Optimizing your Submission Script
Slurm will attempt to run your job wherever it can place it, however, this is hugely dependent on how your submission script specifies its resources. Thus, if you can reduce your submission script requirements, your job has a much higher chance of being scheduled faster.
Memory Requirements
--mem is most often used to specify the amount of memory your job will take per node. However, this is largely dependent on how many tasks you can fit in a node or the number of nodes you'll require. If you don't specify the number of nodes you need, slurm won't balance out the tasks, often leading to out-of-memory errors on nodes where more jobs were placed than expected. Another issue arises when the cluster is under heavy use. Small pockets of resources are scattered through the cluster, and won't be easy to acquire when your job needs a fixed amount of memory per node.

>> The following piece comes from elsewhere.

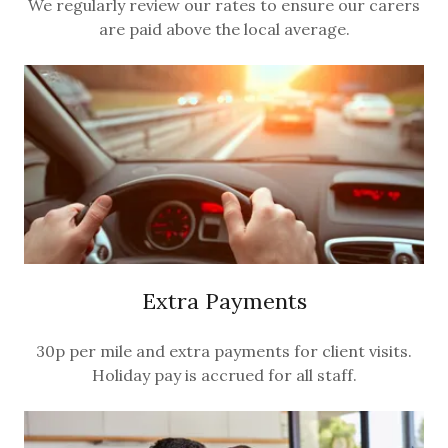
We regularly review our rates to ensure our carers
are paid above the local average.
Extra Payments
30p per mile and extra payments for client visits.
Holiday pay is accrued for all staff.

To prevent this, we can use --mem-per-cpu instead. If each task only requires a certain amount of memory, you can specify this amount instead. This way, the scheduler can better allocate resources -- if tasks require more memory than what's available on a node, they'll be split, and if there are pockets of resources a single task can fit in, it will allocate that spot.
Partitions
Slurm's partitions can be considered job queues, each of which has an assortment of constraints such as job size limit, job time limit, users permitted to use it, etc. Jobs that only need a short amount of time to run, but a large number of processors, will have their jobs categorized differently than jobs that may need to run for days and require fewer processors. In addition, partitions can be used to group together nodes that have general hardware that others don't (ex, GPU partition has GPUs in its nodes).
To set a partition, use:
#sbatch --partition=[partition]
in your submission script, or specify it on the command line using --partition.
AI.Panther Partitions
These partitions exist on AI.Panther:
Partition Name |
Max Compute Time |
Max Nodes |
Allowed Groups |
short
|
45 minutes |
16 |
AI.Panther users
|
med
|
4 hours |
16 |
AI.Panther users
|
long
|
7 days |
16 |
AI.Panther users
|
eternity
|
infinite |
16 |
AI.Panther users |
gpu1
|
Infinite |
4 |
gpu1 users |
gpu2
|
infinite |
4 |
gpu2 users |
NOTE: gpu1 are 4 nodes (gpu01-gpu04) with 4 A100 GPUs with SXM4 (NVLink) interconnects. This partition is setup for jobs requiring a high amount of bandwidth between GPUs compared to the A100 PCIe nodes. Additional information about comparing the differences: https://infohub.delltechnologies.com/p/accelerating-hpc-workloads-with-nvidia-a100-nvlink-on-dell-poweredge-xe8545/
NOTE: gpu2 are 4 nodes (gpu05-gpu08) with 4 A100 GPUs with PCIe interconnects.
Running GPU Jobs
Running GPU jobs is very similar to running regular jobs. An extra parameter has to be passed (--gres) and the partition must be set to gpu.
#sbatch --partition=gpu1
will set your partition.
#sbatch --gres=gpu:[#]
will set the number of GPUs you want per node. Note that this differs from ntask, specified earlier. --gres will request n number of GPUs from each node. Thus, if you request 4 nodes with --gres=gpu:2, you will have [4 nodes] * [2 GPU/node] = 8 GPUs in total. This option will not exceed 4, as we only have 4 GPUs per node.
Also, GPUs can be selected based on whether or not they support GPUDirect technology. Each GPU node has 2 standard GPUs and 2 GPUDirect enabled GPUs. To select between the two, you can use:
#sbatch --gres=gpu:[type]:[#]
where [type] is either gpudirect or standard.